Nick Clegg’s idea for a state-run bank to lend to small enterprises is a step in the right direction, but as usual, the details are missing. At the moment, it sounds like another version of the loan guarantee plans which have already failed to get money flowing. Unlike Germany, Britain does not have a strong Mittelstand, and lending alone will not build one. The government should fund a British investment bank to attract private capital for major infrastructure projects. This would provide an immediate boost to the economy, and at the same time tackle some persistent failures in capital markets. Showing the government is willing to invest in the right project would lift business expectations, and the contracts from large projects would flow down to small and medium-sized enterprises. A bank that invests for the long term could also counter the chronic short-termism of financial markets.

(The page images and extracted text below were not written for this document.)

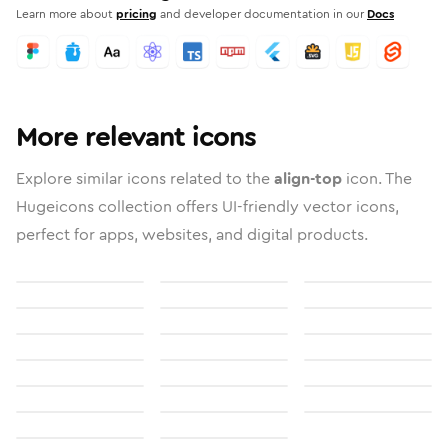
Learn more about
pricing
and developer documentation in our
Docs
More relevant icons
Explore similar icons related to the
align-top
icon. The
Hugeicons collection offers UI-friendly vector icons,
perfect for apps, websites, and digital products.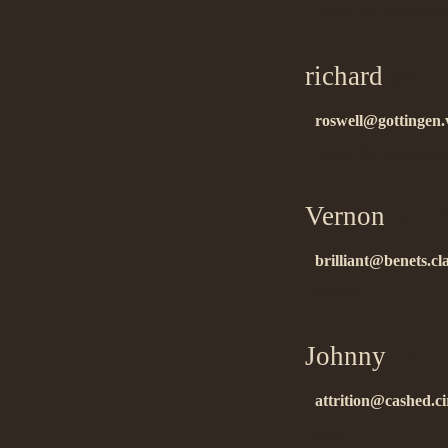
thanks for informati
richard
on 11
roswell@gottingen.v
thanks for informati
Vernon
on 11
brilliant@benets.cl
ñïàñèáî….
Johnny
on 11
attrition@cashed.c
good….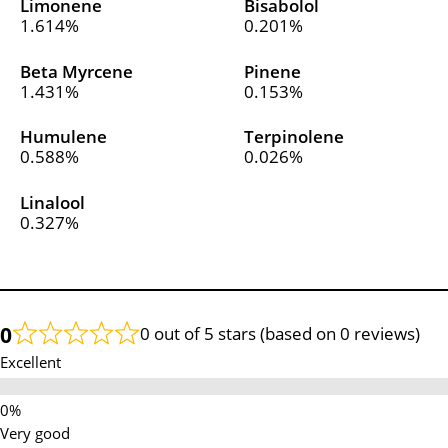
Limonene
Bisabolol
1.614%
0.201%
Beta Myrcene
Pinene
1.431%
0.153%
Humulene
Terpinolene
0.588%
0.026%
Linalool
0.327%
0
0 out of 5 stars (based on 0 reviews)
Excellent
Very good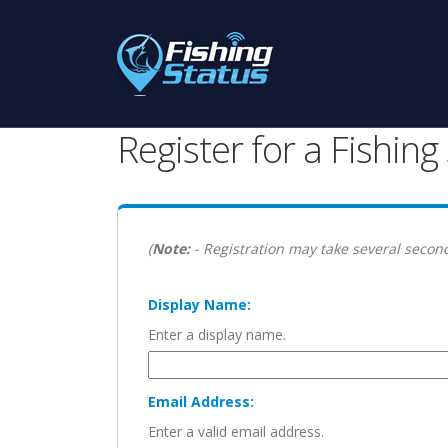
Register for a Fishin
(
Note:
- Registration may take several second
Display Name:
Enter a display name.
Email Address:
Enter a valid email address.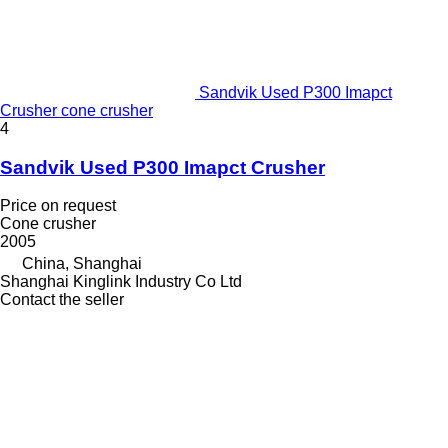
Sandvik Used P300 Imapct
Crusher cone crusher
4
Sandvik Used P300 Imapct Crusher
Price on request
Cone crusher
2005
China, Shanghai
Shanghai Kinglink Industry Co Ltd
Contact the seller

Lord Skidelsky is professor of political economy at Warwick University.
A state-run investment bank would give the government the power to spend taxpayers’ money on projects that no investor would touch. Supporters say that the private sector is too risk-averse, but private lenders have every incentive to invest in profitable projects. Entrepreneurs who successfully buck the trend are the ones who make it big. But some projects are so unconvincing that even the most risk-taking investors won’t touch them. Four out of five start-ups end in failure – if the private sector can’t get it right, how will the government? Inevitably, a state-run bank would be used to bail out politically sensitive projects, as was Leyland Motors in the 1970s, at a cost of £12bn to the taxpayer (inflation adjusted). Taxpayers’ money should not be treated more recklessly than private investors’ money just because it’s easier to spend.
Sam Bowman is Policy Director at the Adam Smith Institute.